[Dataset entries]
+ + +
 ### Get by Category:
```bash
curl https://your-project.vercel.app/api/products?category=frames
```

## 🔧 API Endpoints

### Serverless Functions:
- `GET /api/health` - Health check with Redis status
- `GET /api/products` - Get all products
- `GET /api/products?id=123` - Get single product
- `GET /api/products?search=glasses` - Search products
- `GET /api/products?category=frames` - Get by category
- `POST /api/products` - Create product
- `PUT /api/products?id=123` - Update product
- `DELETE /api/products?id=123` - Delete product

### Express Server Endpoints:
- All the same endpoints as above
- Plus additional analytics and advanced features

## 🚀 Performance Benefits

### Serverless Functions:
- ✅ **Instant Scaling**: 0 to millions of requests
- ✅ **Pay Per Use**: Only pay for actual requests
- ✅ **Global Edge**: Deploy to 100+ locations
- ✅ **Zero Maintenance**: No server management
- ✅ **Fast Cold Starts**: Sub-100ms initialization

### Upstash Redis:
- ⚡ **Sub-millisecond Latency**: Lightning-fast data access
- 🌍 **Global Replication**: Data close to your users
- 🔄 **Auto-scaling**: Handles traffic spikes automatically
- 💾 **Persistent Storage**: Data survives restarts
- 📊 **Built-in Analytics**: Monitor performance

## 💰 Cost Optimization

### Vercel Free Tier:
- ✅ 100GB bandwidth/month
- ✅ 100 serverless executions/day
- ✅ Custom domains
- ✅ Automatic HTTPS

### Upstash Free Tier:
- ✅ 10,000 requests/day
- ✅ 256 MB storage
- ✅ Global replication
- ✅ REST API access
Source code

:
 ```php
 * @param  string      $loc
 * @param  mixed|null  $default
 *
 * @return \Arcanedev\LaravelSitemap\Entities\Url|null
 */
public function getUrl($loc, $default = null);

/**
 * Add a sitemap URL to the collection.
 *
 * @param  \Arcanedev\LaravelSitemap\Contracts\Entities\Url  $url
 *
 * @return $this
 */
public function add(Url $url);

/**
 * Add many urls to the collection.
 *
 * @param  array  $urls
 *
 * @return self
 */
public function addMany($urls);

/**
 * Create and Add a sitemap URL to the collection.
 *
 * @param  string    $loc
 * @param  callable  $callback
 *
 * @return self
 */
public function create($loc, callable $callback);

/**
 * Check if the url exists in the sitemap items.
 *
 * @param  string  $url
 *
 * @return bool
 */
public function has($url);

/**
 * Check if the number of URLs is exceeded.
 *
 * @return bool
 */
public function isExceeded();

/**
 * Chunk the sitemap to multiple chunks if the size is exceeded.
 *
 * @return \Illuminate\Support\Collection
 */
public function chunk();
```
+ + +
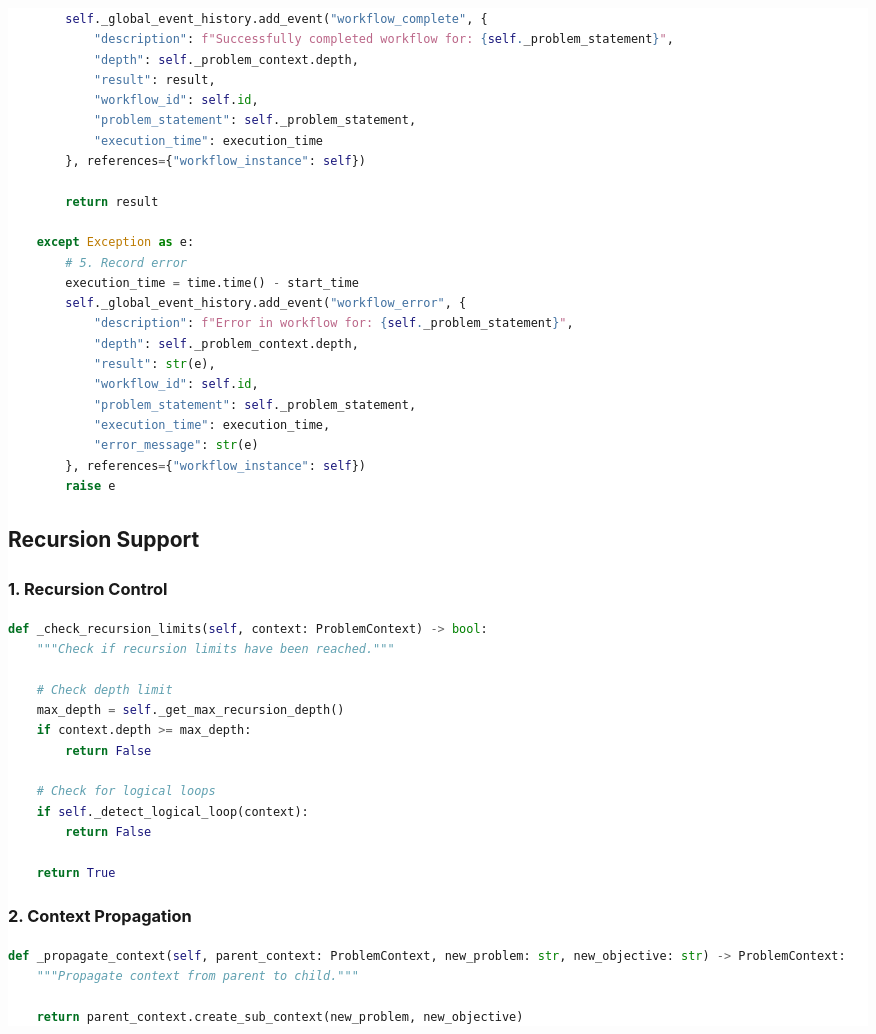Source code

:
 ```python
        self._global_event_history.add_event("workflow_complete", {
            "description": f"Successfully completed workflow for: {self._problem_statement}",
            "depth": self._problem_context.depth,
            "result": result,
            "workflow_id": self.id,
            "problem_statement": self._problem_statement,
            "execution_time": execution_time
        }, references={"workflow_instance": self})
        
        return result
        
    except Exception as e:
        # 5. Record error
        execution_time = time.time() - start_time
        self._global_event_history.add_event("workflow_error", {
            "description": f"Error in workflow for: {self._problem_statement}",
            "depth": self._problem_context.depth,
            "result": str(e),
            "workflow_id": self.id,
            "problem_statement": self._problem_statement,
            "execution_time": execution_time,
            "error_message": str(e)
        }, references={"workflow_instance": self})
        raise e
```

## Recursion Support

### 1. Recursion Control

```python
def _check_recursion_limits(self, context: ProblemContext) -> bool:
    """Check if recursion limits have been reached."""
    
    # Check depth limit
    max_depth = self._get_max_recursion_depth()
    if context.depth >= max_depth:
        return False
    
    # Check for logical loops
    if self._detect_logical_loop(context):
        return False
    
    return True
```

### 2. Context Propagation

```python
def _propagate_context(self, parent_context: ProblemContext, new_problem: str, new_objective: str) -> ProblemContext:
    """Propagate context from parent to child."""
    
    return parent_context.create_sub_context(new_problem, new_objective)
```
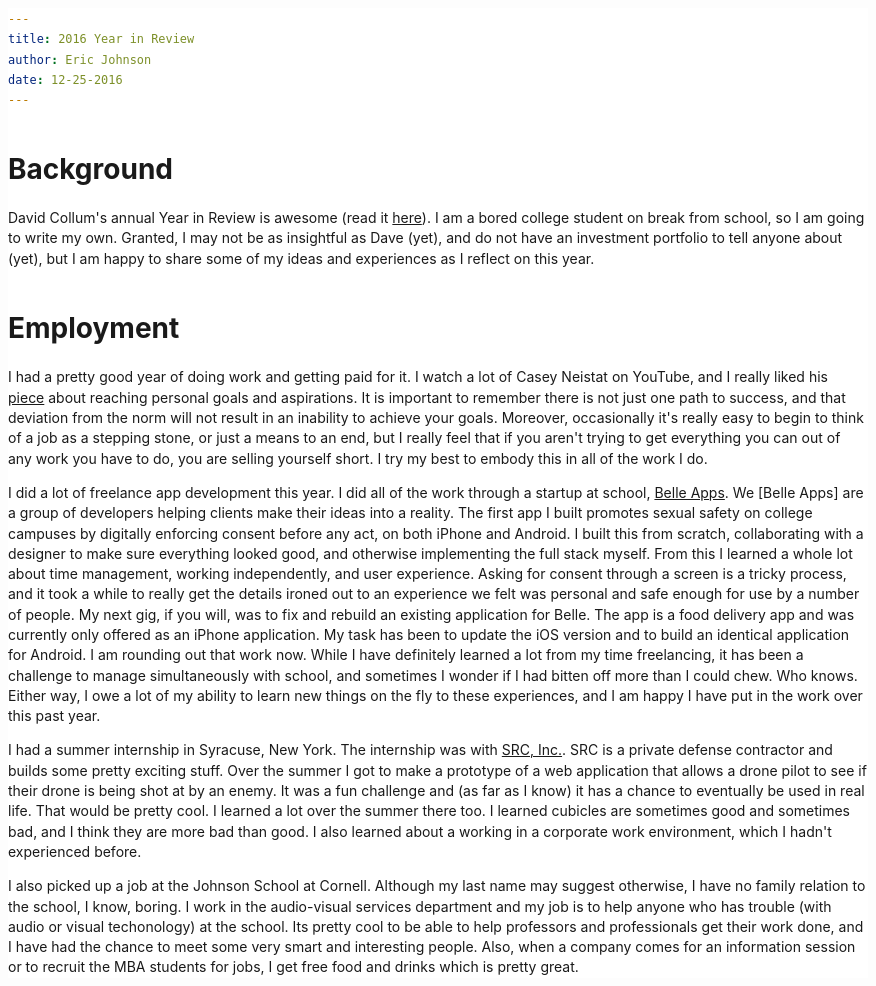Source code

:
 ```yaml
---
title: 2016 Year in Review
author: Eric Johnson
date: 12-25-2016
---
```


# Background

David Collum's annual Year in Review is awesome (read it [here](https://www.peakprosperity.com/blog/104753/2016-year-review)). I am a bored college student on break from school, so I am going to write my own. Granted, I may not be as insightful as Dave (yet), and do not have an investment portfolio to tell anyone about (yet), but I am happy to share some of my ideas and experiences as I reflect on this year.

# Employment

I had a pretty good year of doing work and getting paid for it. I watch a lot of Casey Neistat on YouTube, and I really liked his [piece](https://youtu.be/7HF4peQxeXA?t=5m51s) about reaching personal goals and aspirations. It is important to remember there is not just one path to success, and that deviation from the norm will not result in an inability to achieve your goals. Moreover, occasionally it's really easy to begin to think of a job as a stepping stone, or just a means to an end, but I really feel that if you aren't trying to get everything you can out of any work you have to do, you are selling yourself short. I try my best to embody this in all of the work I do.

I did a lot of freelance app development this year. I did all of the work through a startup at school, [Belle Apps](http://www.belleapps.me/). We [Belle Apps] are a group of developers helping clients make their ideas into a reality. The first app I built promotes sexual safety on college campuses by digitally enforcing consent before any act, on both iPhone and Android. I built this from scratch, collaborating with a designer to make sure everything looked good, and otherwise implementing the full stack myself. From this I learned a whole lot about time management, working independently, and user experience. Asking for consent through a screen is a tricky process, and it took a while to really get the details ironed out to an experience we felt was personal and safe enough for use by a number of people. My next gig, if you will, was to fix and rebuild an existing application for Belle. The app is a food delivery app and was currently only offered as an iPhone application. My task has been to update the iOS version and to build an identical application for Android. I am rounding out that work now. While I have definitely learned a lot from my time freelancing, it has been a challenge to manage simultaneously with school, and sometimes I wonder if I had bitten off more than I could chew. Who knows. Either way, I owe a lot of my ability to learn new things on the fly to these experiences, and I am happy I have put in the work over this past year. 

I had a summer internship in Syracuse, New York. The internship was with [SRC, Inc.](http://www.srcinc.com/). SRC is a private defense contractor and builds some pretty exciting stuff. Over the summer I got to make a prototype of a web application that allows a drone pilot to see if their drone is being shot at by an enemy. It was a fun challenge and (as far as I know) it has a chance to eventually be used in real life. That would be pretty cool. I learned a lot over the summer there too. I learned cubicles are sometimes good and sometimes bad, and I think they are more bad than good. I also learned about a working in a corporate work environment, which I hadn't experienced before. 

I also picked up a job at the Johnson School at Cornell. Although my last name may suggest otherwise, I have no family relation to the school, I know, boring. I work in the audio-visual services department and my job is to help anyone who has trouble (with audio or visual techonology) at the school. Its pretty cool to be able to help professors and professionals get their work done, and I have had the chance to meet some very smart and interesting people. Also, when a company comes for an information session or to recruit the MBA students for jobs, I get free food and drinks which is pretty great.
+ + +
• **ASSIGNMENT**
Every line with "number" in it should be copied from the entries.

• **FINISHED TASK**
 * Check if the number of URLs is exceeded.
I did a lot of freelance app development this year. I did all of the work through a startup at school, [Belle Apps](http://www.belleapps.me/). We [Belle Apps] are a group of developers helping clients make their ideas into a reality. The first app I built promotes sexual safety on college campuses by digitally enforcing consent before any act, on both iPhone and Android. I built this from scratch, collaborating with a designer to make sure everything looked good, and otherwise implementing the full stack myself. From this I learned a whole lot about time management, working independently, and user experience. Asking for consent through a screen is a tricky process, and it took a while to really get the details ironed out to an experience we felt was personal and safe enough for use by a number of people. My next gig, if you will, was to fix and rebuild an existing application for Belle. The app is a food delivery app and was currently only offered as an iPhone application. My task has been to update the iOS version and to build an identical application for Android. I am rounding out that work now. While I have definitely learned a lot from my time freelancing, it has been a challenge to manage simultaneously with school, and sometimes I wonder if I had bitten off more than I could chew. Who knows. Either way, I owe a lot of my ability to learn new things on the fly to these experiences, and I am happy I have put in the work over this past year. 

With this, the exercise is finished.